Create a project with Nox

nox init my-app
cd my-app

That gives you a starter project with:

my-app/
├── main.nov
├── libraries.conf
└── lib/
    └── std/

nox init already pulls the standard library, so you can start writing code immediately.

The starter file

A minimal project usually looks like this:

module my_app;

import lib/std std;

fn main() -> i32 {
    std.print("Hello, world!");
    std.exit(0);
    return 0;
}

What each line means

  • module my_app; gives the file a module name.
  • import lib/std std; imports the std package and aliases it to std.
  • fn main() -> i32 is the entrypoint.
  • std.exit(0) exits the process cleanly.

Compile it

novus main.nov

You should get output in:

build/<target>/

For example on macOS arm64:

build/darwin_arm64/main

Run it:

./build/darwin_arm64/main

Add a second function

module my_app;

import lib/std std;

fn greet(name: str) -> void {
    std.print("Hello " + name);
}

fn main() -> i32 {
    greet("Novus");
    std.exit(0);
    return 0;
}

What libraries.conf does

Nox keeps your dependencies in libraries.conf.

Modern projects often contain lines like:

installed=std

pkg:std:source=registry
pkg:std:url=https://github.com/MJDaws0n/novus-std
pkg:std:version=1.3.0

This file is important because it tells Nox:

  • which packages are installed
  • where they came from
  • which version to use

Pull another package

nox pull window

That places the package into lib/window/ and updates libraries.conf.

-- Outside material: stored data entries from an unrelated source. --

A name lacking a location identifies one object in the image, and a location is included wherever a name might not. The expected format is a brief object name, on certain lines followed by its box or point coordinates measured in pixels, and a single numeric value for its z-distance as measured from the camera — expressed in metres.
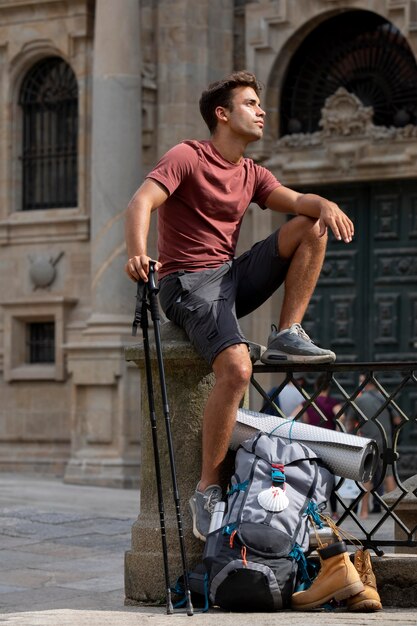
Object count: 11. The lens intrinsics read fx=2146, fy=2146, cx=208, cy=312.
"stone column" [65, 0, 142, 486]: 26.32
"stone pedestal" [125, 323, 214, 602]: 10.37
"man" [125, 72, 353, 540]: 9.98
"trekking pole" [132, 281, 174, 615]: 9.76
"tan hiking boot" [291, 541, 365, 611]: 9.32
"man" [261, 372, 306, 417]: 21.06
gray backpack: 9.34
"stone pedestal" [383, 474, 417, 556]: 11.71
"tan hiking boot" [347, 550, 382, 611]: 9.39
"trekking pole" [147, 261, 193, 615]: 9.71
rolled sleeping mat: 9.79
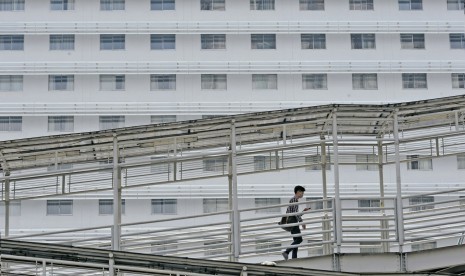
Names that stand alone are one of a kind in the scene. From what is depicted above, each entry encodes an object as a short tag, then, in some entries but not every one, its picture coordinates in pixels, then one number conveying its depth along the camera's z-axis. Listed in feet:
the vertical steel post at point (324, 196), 76.07
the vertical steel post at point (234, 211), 68.39
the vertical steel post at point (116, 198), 69.97
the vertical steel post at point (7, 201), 77.28
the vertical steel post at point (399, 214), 67.62
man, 70.69
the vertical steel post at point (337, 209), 67.21
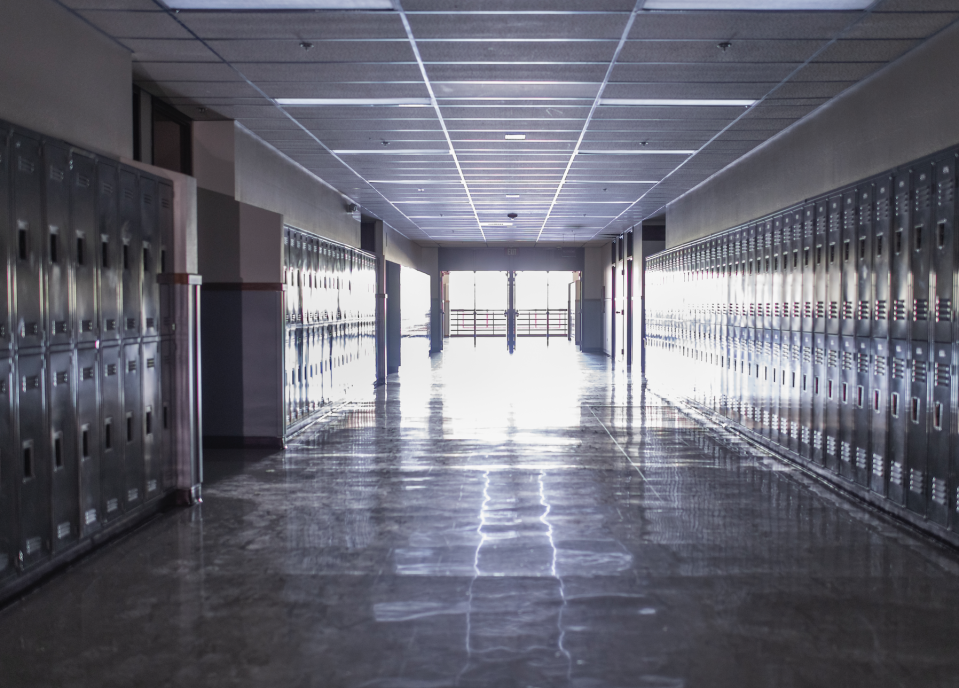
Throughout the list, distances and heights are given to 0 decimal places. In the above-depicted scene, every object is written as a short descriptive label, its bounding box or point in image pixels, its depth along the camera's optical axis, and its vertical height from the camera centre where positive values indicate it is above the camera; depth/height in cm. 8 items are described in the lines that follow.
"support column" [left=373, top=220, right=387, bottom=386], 1337 -10
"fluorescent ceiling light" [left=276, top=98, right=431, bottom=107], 632 +173
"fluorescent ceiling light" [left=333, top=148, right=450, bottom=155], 833 +174
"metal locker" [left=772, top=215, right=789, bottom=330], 698 +27
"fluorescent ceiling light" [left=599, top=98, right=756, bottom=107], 629 +171
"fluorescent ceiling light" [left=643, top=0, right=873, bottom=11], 431 +172
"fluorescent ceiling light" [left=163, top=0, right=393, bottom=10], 435 +175
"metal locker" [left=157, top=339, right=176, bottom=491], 521 -68
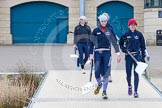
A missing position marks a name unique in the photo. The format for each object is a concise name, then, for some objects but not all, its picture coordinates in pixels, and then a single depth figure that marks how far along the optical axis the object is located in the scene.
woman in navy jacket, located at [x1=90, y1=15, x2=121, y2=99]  10.32
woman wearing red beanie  10.35
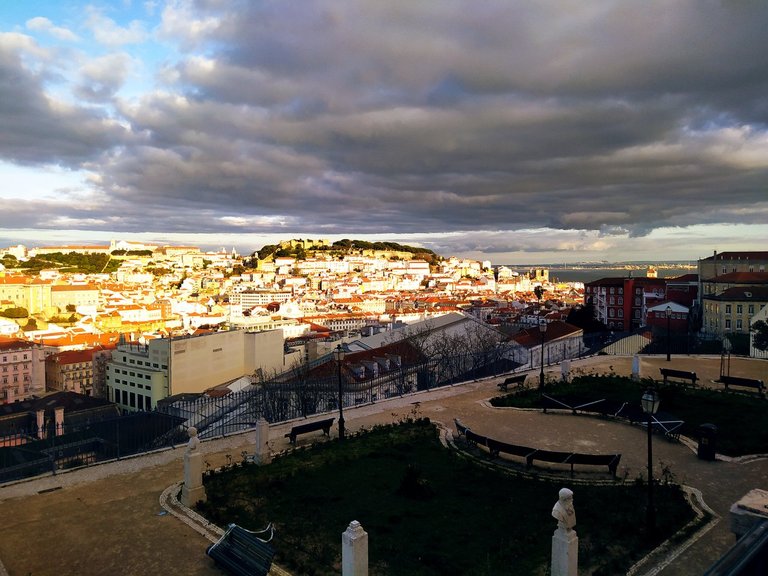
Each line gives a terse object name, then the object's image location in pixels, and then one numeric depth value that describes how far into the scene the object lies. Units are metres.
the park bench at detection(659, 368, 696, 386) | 14.83
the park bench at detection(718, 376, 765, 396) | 13.70
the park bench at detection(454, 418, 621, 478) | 8.27
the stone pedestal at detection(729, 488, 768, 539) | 4.32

At that point your code can import it:

import lib/window/main window;

Common beginner mistakes

  1. Running novus from the wrong directory.
  2. Forgetting to run nox init first.
  3. Editing code while an old lib/ directory is still checked in from a previous package version.
  4. Mixing old and new import styles without checking the package entrypoint.